"Security token" for PBBGs

[Jackolantern]

I had kind of a strange idea. I am not sure how many people are familiar with WoW and FFXI "security tokens". They are small plastic trinkets that look like a small stop-watch. You tie them in to your MMO account, and every time you want to log in, the game requires you hit a button on the token and also enter the code that appears on the small string. It adds an extra layer of security by requiring something in the real world.

Of course no PBBG can take security to that level since we can't manufacture electronics like that. But what I was thinking of, is if a player elected to add another layer of security when they are signing up, they could ask for a "security page". This would be a simple HTML + Javascript page that would be generated by PHP. The script would be simple, such as taking the current time (only as accurate as the minute, no seconds or milliseconds) and multiplying it by a random single-digit number with many decimal places up to 8 and 9 digits numbers. The random number would be stored in the database, and the player would be directed (perhaps with a small animation showing them how) to save their "security page" onto their computer. Then when they want to log in, they would be required to run their saved page and enter the number generated by the Javascript page which would be compared against the number that is known on the database also multiplied against the current time in minutes (so naturally they only have one-minute to enter the code). While the token is still on the computer, where it can be found by attackers, game players rarely actually hack each other's computers since you have no way of ever finding the target's computer. Almost all account hacking is either done randonly through key logging with malware or by brute forcing weak passwords. Both of these would be foiled through this strategy, since the random number will be too long and complex to brute force, and a keylogger would only record one instance of the code being entered, which would be void in under 1 minute.

Obviously for the vast majority of PBBGs, their community size and the interest in stealing accounts is so low it isn't worth the time and effort. But if a game did ever grow to the size where accounts were being occasionally stolen and sold, or if there simply amassed a large amount of angry ex-players bent on causing problems, it could potentially be an option. Of course something like this would have to be optional and under the player's discretion to start, just like WoW and FFXI security tokens.

[kaos78414]

I had kind of a strange idea. I am not sure how many people are familiar with WoW and FFXI "security tokens". They are small plastic trinkets that look like a small stop-watch. You tie them in to your MMO account, and every time you want to log in, the game requires you hit a button on the token and also enter the code that appears on the small string. It adds an extra layer of security by requiring something in the real world.
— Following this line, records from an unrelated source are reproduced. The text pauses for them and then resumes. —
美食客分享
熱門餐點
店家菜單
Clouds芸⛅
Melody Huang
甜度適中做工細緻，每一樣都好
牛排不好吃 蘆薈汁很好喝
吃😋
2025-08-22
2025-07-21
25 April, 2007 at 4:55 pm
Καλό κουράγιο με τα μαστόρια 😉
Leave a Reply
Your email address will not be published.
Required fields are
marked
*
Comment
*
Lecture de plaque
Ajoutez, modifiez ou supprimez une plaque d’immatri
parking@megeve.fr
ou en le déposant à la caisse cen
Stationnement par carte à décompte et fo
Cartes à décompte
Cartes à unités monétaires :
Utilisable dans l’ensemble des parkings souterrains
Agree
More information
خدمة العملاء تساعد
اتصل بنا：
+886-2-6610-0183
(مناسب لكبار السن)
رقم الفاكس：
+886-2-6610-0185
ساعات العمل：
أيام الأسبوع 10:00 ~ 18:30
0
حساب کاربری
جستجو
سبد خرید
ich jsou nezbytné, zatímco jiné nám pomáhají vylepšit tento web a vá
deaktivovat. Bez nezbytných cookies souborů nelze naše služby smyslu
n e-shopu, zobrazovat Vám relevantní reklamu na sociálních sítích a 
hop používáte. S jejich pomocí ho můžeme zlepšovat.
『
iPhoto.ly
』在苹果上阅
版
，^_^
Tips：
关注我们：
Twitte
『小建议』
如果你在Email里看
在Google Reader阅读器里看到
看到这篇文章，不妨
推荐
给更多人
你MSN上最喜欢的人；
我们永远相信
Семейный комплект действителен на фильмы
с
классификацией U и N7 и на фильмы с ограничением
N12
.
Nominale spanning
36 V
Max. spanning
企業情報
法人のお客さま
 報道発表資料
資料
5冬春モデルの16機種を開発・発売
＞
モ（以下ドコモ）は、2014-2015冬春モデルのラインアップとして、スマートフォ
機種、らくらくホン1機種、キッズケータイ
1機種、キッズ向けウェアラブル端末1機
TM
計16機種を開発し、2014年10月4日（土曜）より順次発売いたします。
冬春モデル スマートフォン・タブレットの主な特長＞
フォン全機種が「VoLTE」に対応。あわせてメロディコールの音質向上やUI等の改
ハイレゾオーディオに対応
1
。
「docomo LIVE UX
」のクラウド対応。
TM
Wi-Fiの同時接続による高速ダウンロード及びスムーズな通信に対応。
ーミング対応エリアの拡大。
That's kind of like USB dongles. Programs like Cubase use them, basically you have to put in the USB thing or you can't open the program.

As for the rest of that, it does sound like it would add some security, though I agree that it would be have to be optional. Good idea

[hallsofvallhalla]

sounds like a good idea. Truth is Captcha's are the worst idea for a security system. For the life of me I cannot understand why we use them.

Use pictures, a video, math, anything but letters and numbers. So stupid.

Sites the use flash should use a flash captcha. Have 100 random 3 second movies that each have 3 questions or something, bigger sites could have hundreds or thousands of movies.

"What was boys shirt color?"
"How many times did the green crayon jump?"

Even a picture or something.

[Jackolantern]

Systems to beat password crackers are a good thing, even if it is just Captchas, since that over-head for the cracking program to read the image would render the cracker useless. Password crackers live and die based on their performance, since have to check billions of possible combinations in very short periods of time.

But a major problem is users who don't choose good passwords. Some casual internet users simply choose "password" for their password, thinking that no one will guess that (when in actuality, most crackers try "password" first). Another portion of this group will choose a word that is on the login screen, or the name of the service/game. All of these don't even require a cracker, as someone can break them by hand in minutes. Of course users who would choose a password like this would likely not be security-minded enough to download a security token page. Some sites force users to choose strong passwords, but that opens another can of worms in that it can cause people to choose random passwords that they forget in minutes, and it also adds a barrier to entry that could cause them to leave your registration page if they were already on the fence.

[kaos78414]

As has been said before, security is always a direct trade off with usability. For our generally small PBBG projects, it may not be worth it to go overboard with security features. But new security features like this idea here, are great because people will have to work that much harder to figure out this new system. We aren't stopping them by any means, eventually they will find a way to break it. But that's all we can do is hold them off for some unforeseen amount of time

[SpiritWebb]

That sounds like a great idea.

I use the security token for work. A small electronic display with button that I have to turn on to get the new code to remote into my work PC from home. Neat little gadget.